EmitenNews.com - Jangan salah. Beban royalti musik akan diberikan kepada pencipta karya, bukan sebagai pajak atau cukai yang dikumpulkan untuk negara. Kewajiban sektor pengusaha hotel, restoran, hingga pusat perbelanjaan untuk membayar royalti ini, bagian dari bentuk menghormati dan menghargai seluruh karya musik oleh penciptanya.

Kementerian Hukum (Kemenkum) perlu menegaskan hal tersebut, menanggapi ramainya masalah royalti musik, yang berpotensi menimbulkan kesalahfahaman.

"Seperti yang sudah disampaikan, royalti untuk pencipta.
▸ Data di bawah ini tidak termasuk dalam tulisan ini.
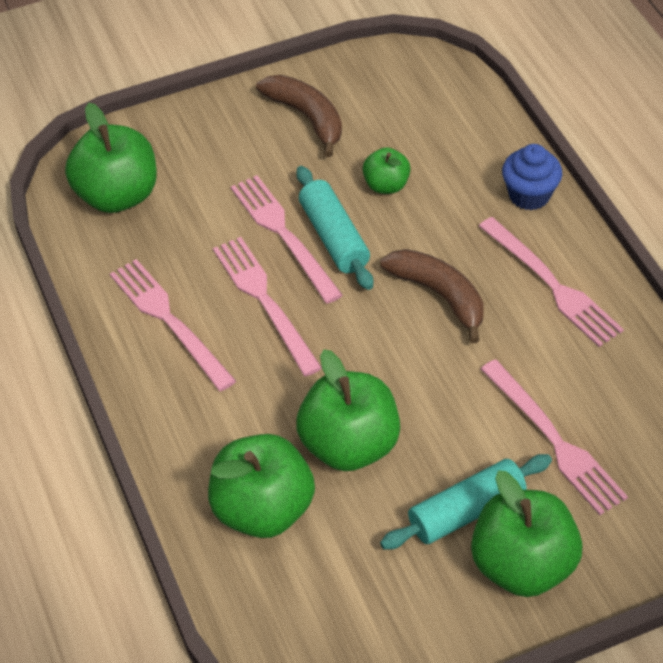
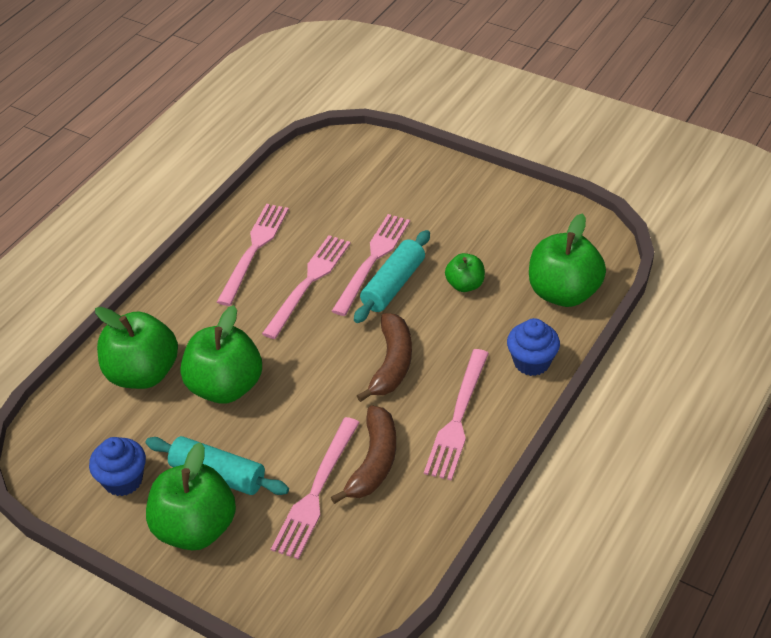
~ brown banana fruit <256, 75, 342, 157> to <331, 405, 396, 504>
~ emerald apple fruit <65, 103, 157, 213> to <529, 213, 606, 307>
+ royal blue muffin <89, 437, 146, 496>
Bukan lagi untuk negara. Jadi, kembali lagi kepada si pencipta karya itu sendiri," tegas Direktur Jenderal Administrasi Hukum Umum (Dirjen AHU) Widodo di Tangerang, Rabu (6/8/2025).

Penting diketahui, kewajiban sektor pengusaha hotel, restoran, hingga pusat perbelanjaan untuk membayar royalti ini merupakan bagian bentuk menghormati dan menghargai seluruh karya-karya musik oleh penciptanya.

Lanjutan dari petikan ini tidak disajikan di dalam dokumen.